With the wind, snow and cold, I couldn’t go out. We must have emerged at the same time after two weeks in hibernation. First guy I saw after stepping out of my car into long missed but not forgotten sun. He stood behind the fence at Rite Aid, one of the City’s dingiest spots. Had to ask about the tattoo. “Got it in Las Vegas. It’s a coverup. Lost a bet that three girls that I was running could make more money in a night than another guys. The payoff was the tattoo: Lost in Vegas. And a telephone number. My girls took the money, bought drugs and spent the night getting high. Couldn’t get them to work. So, I lost. Got the tattoo and left. Then I got it covered up.”

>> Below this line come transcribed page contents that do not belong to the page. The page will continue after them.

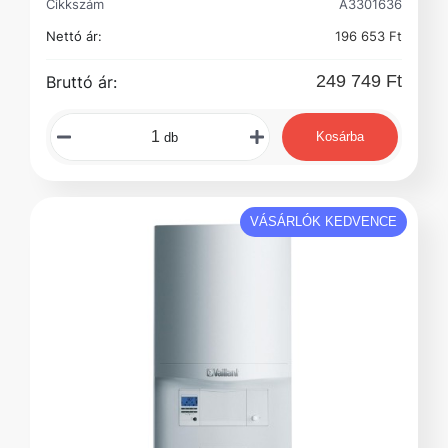
Cikkszám
A3301636
Nettó ár:
196 653 Ft
249 749 Ft
Bruttó ár:
Kosárba
db
VÁSÁRLÓK KEDVENCE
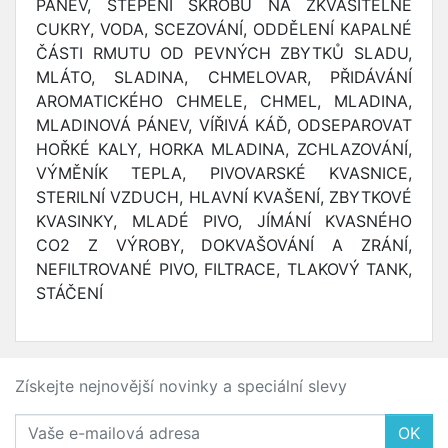
PÁNEV, ŠTĚPENÍ ŠKROBU NA ZKVASITELNÉ
CUKRY, VODA, SCEZOVÁNÍ, ODDĚLENÍ KAPALNÉ
ČÁSTI RMUTU OD PEVNÝCH ZBYTKŮ SLADU,
MLÁTO, SLADINA, CHMELOVAR, PŘIDÁVÁNÍ
AROMATICKÉHO CHMELE, CHMEL, MLADINA,
MLADINOVÁ PÁNEV, VÍŘIVÁ KÁĎ, ODSEPAROVAT
HOŘKÉ KALY, HORKA MLADINA, ZCHLAZOVÁNÍ,
VÝMĚNÍK TEPLA, PIVOVARSKÉ KVASNICE,
STERILNÍ VZDUCH, HLAVNÍ KVAŠENÍ, ZBYTKOVÉ
KVASINKY, MLADÉ PIVO, JÍMÁNÍ KVASNÉHO
CO2 Z VÝROBY, DOKVAŠOVÁNÍ A ZRÁNÍ,
NEFILTROVANÉ PIVO, FILTRACE, TLAKOVÝ TANK,
STÁČENÍ
Získejte nejnovější novinky a speciální slevy
OK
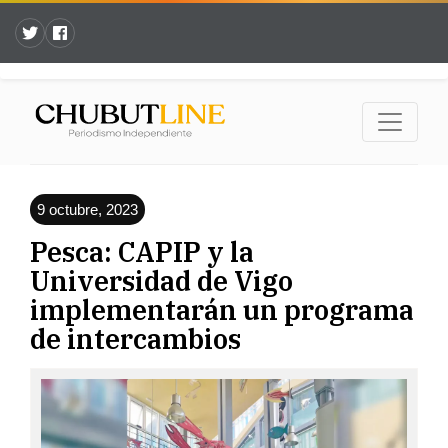
9 octubre, 2023
Pesca: CAPIP y la
Universidad de Vigo
implementarán un programa
de intercambios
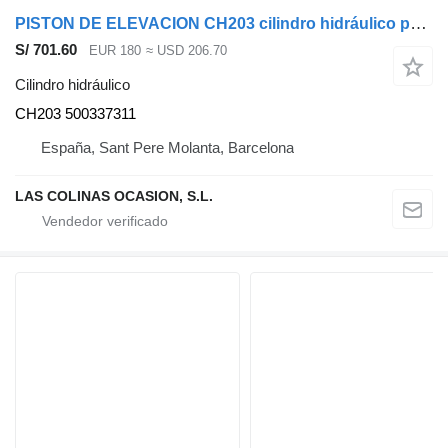
PISTON DE ELEVACION CH203 cilindro hidráulico para IVECO EuroTech Cursor (MH) camión
S/ 701.60
EUR 180
≈ USD 206.70
Cilindro hidráulico
CH203 500337311
España, Sant Pere Molanta, Barcelona
LAS COLINAS OCASION, S.L.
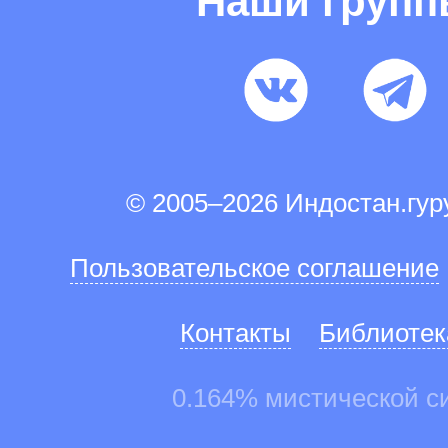
Наши груп
© 2005–2026 Индостан.гу
Пользовательское соглашение
Контакты
Библиотек
0.164% мистической с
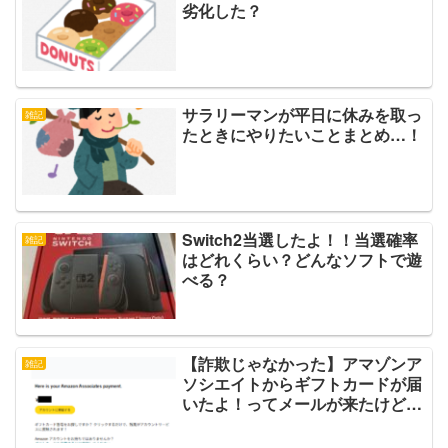
劣化した？
サラリーマンが平日に休みを取っ
雑記
たときにやりたいことまとめ…！
Switch2当選したよ！！当選確率
雑記
はどれくらい？どんなソフトで遊
べる？
【詐欺じゃなかった】アマゾンア
雑記
ソシエイトからギフトカードが届
いたよ！ってメールが来たけど…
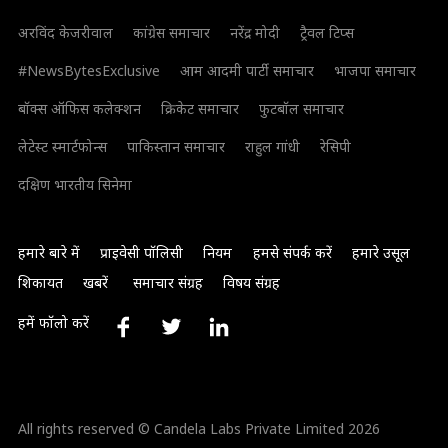
अरविंद केजरीवाल
कांग्रेस समाचार
नरेंद्र मोदी
ट्रैवल टिप्स
#NewsBytesExclusive
आम आदमी पार्टी समाचार
भाजपा समाचार
बॉक्स ऑफिस कलेक्शन
क्रिकेट समाचार
फुटबॉल समाचार
लेटेस्ट स्मार्टफोन्स
पाकिस्तान समाचार
राहुल गांधी
रेसिपी
दक्षिण भारतीय सिनेमा
हमारे बारे में
प्राइवेसी पॉलिसी
नियम
हमसे संपर्क करें
हमारे उसूल
शिकायत
खबरें
समाचार संग्रह
विषय संग्रह
हमें फॉलो करें
All rights reserved © Candela Labs Private Limited 2026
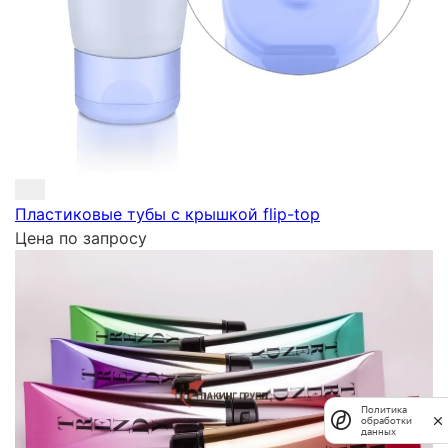
Пластиковые тубы с крышкой flip-top
Цена по запросу
Политика
обработки
данных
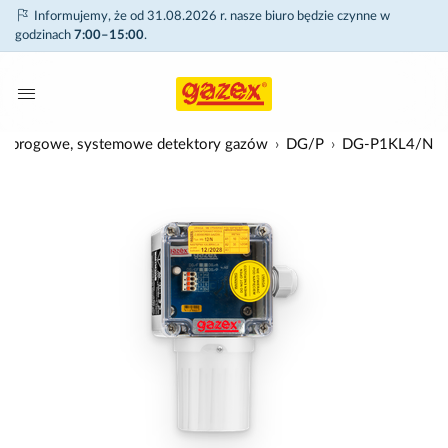
Informujemy, że od 31.08.2026 r. nasze biuro będzie czynne w
godzinach
7:00–15:00
.
-progowe, systemowe detektory gazów
DG/P
DG-P1KL4/N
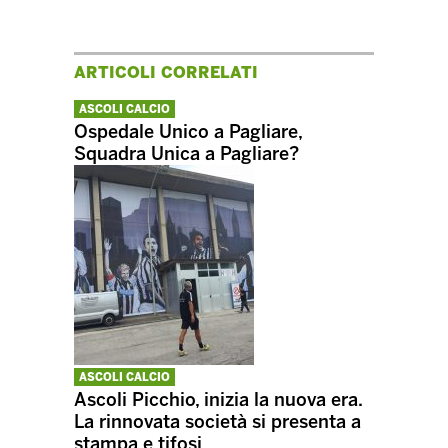
ARTICOLI CORRELATI
ASCOLI CALCIO
Ospedale Unico a Pagliare,
Squadra Unica a Pagliare?
ASCOLI CALCIO
Ascoli Picchio, inizia la nuova era.
La rinnovata società si presenta a
stampa e tifosi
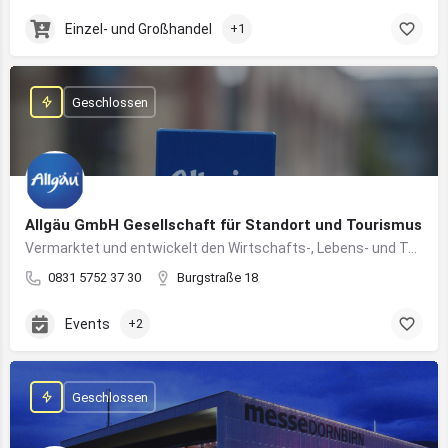
Einzel- und Großhandel
+1
Geschlossen
Allgäu GmbH Gesellschaft für Standort und Tourismus
Vermarktet und entwickelt den Wirtschafts-, Lebens- und Tourismusstandort Allgäu
0831 5752 37 30
Burgstraße 18
Events
+2
Geschlossen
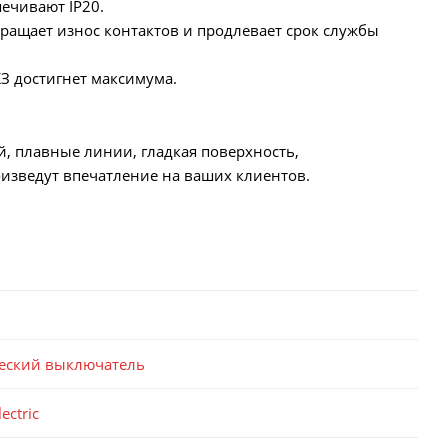
ечивают IP20.
ращает износ контактов и продлевает срок службы
КЗ достигнет максимума.
й, плавные линии, гладкая поверхность,
изведут впечатление на ваших клиентов.
еский выключатель
ectric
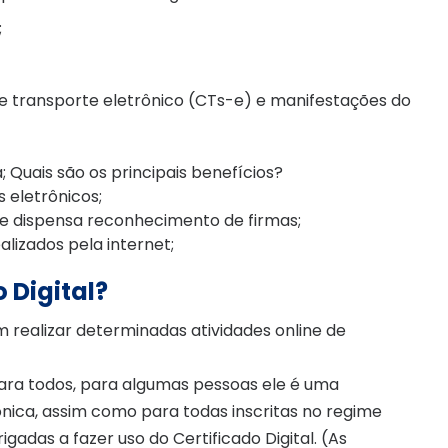
;
de transporte eletrônico (CTs-e) e manifestações do
 Quais são os principais benefícios?
 eletrônicos;
e dispensa reconhecimento de firmas;
alizados pela internet;
 Digital?
m realizar determinadas atividades online de
 para todos, para algumas pessoas ele é uma
ônica, assim como para todas inscritas no regime
igadas a fazer uso do Certificado Digital. (As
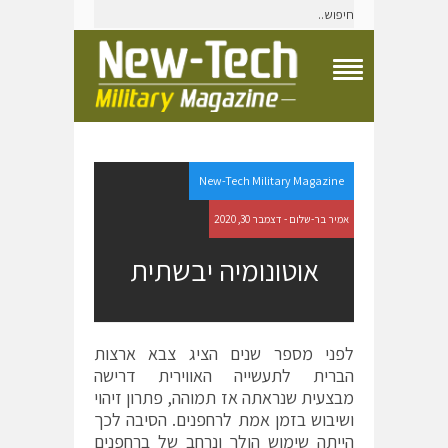
T
o
g
g
l
e
New-Tech Military Magazine
N
a
אמיר בר-שלום - דצמבר 30, 2020
v
i
אוטונומיה יבשתית
g
a
t
i
o
לפני מספר שנים הציג צבא ארצות
n
הברית לתעשייה האווירית דרישה
M
e
מבצעית שנראתה אז תמוהה, פתרון זיהוי
n
ושיבוש בזמן אמת לרחפנים. הסיבה לכך
u
הייתה שימוש הולך ונרחב של ברחפנים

Richard North – Lost on Main

So, Richard North has given up. But, who knows? He disappeared for a few days. Skippy told me he went to the hospital. Richard said they advised him to stop drinking and to take his heart medicine. I offered to take him to pick up the medicine. “Not now.”

Two kids passed, telling me to pay Richard for the priviledge of taking his picture. “Like, who the fuck are you? Will you help me?” They kept walking. Richard: “…, they are kids, leave them alone.”